Maliki mezhebinin imamı olan Malik bin Enes’in yetiştirdiği talebelerinin sayısı binlerle ifade edilmektedir. Kendisinden ders alan ve yetişen bu insanlar gittikleri yerlerde fikirlerini yaymak suretiyle Maliki mezhebinin yayılmasına vesile oldular. Mısır, Endülüs, Şam vs. yerlere giden talebeleri burada Maliki fıkhını yaydılar. Günümüzde Maliki mezhebine mensup olanların büyük ekseriyeti Afrika’nın kuzeyinde yaşamaktadırlar.

İmam Malik’in yaşadığı yıllar, Emevilerin son dönemi ile Abbasi Devletinin kuruluş yıllarına rastladı. Bu dönemde gelişen siyasi olaylardan uzak durma konusunda gayret gösterdi. İki kesime de mesafeli durarak açıktan destek vermedi. Siyasi olayların, dahili çekişmelerin yol açtığı büyük tehlikeleri ve sonuçları bildiğinden müspet hareket etme yolunu seçti. Meşru olmayan ve haksız şekilde meydana gelen dahili hadiseler karşısında gösterilecek tepkiler için, çok dikkatli davranılması, masum insanların zarar görememesi için özenle hareket edilmesine örnek teşkil etti.
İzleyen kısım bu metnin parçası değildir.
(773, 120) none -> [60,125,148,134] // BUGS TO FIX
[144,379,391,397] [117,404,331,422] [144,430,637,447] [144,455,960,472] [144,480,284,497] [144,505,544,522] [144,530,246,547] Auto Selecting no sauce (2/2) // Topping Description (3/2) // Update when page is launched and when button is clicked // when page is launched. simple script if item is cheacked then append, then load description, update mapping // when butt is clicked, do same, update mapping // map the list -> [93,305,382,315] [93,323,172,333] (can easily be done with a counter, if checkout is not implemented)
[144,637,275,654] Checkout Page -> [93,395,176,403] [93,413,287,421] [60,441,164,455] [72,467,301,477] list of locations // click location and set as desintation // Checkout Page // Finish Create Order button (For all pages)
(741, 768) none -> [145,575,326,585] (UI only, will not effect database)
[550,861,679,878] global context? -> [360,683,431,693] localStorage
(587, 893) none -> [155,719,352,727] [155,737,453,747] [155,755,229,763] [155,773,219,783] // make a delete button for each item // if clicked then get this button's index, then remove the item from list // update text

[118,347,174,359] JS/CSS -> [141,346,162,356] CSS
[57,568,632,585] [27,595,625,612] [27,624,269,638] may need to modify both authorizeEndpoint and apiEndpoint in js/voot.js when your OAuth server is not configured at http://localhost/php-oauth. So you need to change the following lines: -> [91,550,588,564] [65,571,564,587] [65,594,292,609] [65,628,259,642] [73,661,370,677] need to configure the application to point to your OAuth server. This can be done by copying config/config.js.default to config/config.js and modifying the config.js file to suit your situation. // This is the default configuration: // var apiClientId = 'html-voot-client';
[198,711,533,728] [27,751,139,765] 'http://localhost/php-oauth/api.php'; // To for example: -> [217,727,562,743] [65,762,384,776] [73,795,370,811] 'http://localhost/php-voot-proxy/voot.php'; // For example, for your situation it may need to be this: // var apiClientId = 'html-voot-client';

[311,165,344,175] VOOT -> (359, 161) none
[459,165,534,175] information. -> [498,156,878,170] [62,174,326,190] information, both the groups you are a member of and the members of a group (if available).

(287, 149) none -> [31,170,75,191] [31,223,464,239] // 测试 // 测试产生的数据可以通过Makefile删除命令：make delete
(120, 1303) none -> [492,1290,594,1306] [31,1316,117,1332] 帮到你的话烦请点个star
Siyasi hadiselerden özellikle kaçınan ve karışmamaya dikkat eden İmam’a karşı yine de bazı haksızlıklar yapıldı. Ara sıra bazı baskılara maruz kaldı. Verdiği bir fetvadan vazgeçmesi konusundaki talebi geri çevirmesi üzerine Medine valisi tarafından tutuklandı. Valinin emriyle bayılıncaya kadar kırbaçlandı. Bu sırada bile, kendisine zulmedenler için Allah’tan mağfiret istedi. Ayıldıktan sonra çevresindekilere davacı olmadığını, hakkını helal ettiğini bildirdi. Olayı haber alan ve valiyi cezalandırmak isteyen halifeyi bu girişiminden vazgeçirdi. Halife de kendisinden özür dileyerek gönlünü aldı.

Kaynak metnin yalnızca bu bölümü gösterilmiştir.